> Exercise material:
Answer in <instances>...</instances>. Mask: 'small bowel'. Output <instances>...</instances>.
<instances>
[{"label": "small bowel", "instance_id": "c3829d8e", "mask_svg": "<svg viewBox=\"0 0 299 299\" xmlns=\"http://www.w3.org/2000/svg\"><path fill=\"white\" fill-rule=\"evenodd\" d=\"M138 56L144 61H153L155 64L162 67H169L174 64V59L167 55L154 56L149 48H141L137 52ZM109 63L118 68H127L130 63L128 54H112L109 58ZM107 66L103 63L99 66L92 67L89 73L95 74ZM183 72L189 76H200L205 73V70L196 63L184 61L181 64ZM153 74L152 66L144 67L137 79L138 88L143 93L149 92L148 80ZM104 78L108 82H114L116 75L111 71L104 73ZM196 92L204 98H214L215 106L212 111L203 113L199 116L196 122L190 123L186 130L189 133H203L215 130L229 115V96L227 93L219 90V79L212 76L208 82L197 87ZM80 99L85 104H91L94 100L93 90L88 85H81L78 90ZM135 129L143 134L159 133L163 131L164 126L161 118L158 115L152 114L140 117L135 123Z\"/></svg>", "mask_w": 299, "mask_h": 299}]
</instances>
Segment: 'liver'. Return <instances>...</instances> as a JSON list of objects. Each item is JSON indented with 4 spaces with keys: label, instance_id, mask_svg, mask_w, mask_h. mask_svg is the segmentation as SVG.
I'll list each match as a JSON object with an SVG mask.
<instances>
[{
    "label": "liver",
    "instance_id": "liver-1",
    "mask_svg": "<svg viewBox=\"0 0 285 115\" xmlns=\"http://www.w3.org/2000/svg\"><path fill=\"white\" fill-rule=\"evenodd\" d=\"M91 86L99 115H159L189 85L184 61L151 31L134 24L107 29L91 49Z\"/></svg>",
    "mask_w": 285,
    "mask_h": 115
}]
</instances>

> Challenge:
Quote verbatim the lines of the listing from the line containing "Segment: 'liver'. Return" through the end of the listing, both included.

> Reply to the exercise:
Segment: 'liver'. Return <instances>...</instances> as a JSON list of objects. Each item is JSON indented with 4 spaces with keys: label, instance_id, mask_svg, mask_w, mask_h. mask_svg is the segmentation as SVG.
I'll list each match as a JSON object with an SVG mask.
<instances>
[{
    "label": "liver",
    "instance_id": "liver-1",
    "mask_svg": "<svg viewBox=\"0 0 285 115\" xmlns=\"http://www.w3.org/2000/svg\"><path fill=\"white\" fill-rule=\"evenodd\" d=\"M91 86L99 115H159L189 85L184 61L151 31L134 24L107 29L91 49Z\"/></svg>",
    "mask_w": 285,
    "mask_h": 115
}]
</instances>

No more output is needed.